## Set of tasks:
1: According to the excerpt about Bockwinkel's AWA career, who defeated Bockwinkel for the first time, and in what month and year?
2: Summarize the excerpt about Bockwinkel's AWA career in two sentences.
3: From the excerpt about Bockwinkel's AWA career, translate this sentence into Spanish: "The tag team was formed when Bockwinkel interfered in a bout between Stevens and Red Bastien."

In December 1970, Bockwinkel began wrestling for the Minneapolis, Minnesota-based American Wrestling Association (AWA). Over the following months, he went on a lengthy undefeated streak (albeit while losing some matches by disqualification and count-out), with his regular opponents including Edouard Carpentier, Kenny Jay, and Paul Diamond. He sustained his first defeat in September 1971 when he unsuccessfully challenged AWA World Heavyweight Champion Verne Gagne.

In August 1971, Bockwinkel began teaming with Ray Stevens. The duo became "the most hated AWA grapplers of the early 1970s"; they ultimately wrestled over 300 matches together. The tag team was formed when Bockwinkel interfered in a bout between Stevens and Red Bastien. Bockwinkel and Stevens went on to feud with Bastien and The Crusher, the then-AWA World Tag Team Champions. In January 1972, Bockwinkel and Stevens defeated Bastien and The Crusher for the titles in a two out of three falls match, winning the final fall when Bockwinkel kicked Bastien in the stomach as he attempted to give Stevens an atomic drop. They successfully defended the titles in a series of rematches with Bastien and The Crusher, as well as other challengers such as Billy Robinson and Dr. X, The Vachon Brothers, and Billy Robinson and Wahoo McDaniel. During 1972, Bockwinkel and Stevens also competed in Championship Wrestling from Florida - where they briefly held the NWA Florida Tag Team Championship - and several other promotions. Their reign as AWA World Tag Team Champions finally ended in December 1972 when they lost to the "dream team" of Billy Robinson and Verne Gagne.

## Supplied entries:
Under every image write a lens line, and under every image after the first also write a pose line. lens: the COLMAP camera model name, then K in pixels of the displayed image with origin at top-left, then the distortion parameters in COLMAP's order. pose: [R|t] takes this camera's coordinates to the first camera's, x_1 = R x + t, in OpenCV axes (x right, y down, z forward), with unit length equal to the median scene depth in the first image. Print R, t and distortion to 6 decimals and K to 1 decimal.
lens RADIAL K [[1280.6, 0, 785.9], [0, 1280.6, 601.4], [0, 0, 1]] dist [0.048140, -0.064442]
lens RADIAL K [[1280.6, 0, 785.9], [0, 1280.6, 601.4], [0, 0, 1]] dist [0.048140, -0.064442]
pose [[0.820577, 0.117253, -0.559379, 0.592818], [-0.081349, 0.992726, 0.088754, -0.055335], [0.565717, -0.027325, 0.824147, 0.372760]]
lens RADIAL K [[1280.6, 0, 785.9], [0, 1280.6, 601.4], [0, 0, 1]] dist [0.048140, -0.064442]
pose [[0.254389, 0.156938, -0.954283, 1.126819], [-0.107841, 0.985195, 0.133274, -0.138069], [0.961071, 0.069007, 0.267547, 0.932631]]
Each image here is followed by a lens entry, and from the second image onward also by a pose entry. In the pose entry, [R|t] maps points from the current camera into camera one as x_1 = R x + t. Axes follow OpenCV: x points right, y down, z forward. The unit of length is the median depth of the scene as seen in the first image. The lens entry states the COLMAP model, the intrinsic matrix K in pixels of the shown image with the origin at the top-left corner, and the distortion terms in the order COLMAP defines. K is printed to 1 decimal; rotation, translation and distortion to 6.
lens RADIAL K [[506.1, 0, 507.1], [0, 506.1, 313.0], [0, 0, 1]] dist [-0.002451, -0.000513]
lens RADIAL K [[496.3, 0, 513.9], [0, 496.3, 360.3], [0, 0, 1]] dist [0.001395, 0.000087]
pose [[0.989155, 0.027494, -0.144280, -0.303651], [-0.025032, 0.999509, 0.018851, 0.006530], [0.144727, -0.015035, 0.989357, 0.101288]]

## Responses per task:
1: AWA World Heavyweight Champion Verne Gagne defeated him in September 1971.

2: Bockwinkel began wrestling for the AWA in December 1970 and went undefeated until September 1971, when he lost a challenge to AWA World Heavyweight Champion Verne Gagne. Teaming with Ray Stevens from August 1971, he won the AWA World Tag Team Championship from Red Bastien and The Crusher in January 1972 and held it until losing to Billy Robinson and Verne Gagne in December 1972.

3: La pareja se formó cuando Bockwinkel interfirió en un combate entre Stevens y Red Bastien.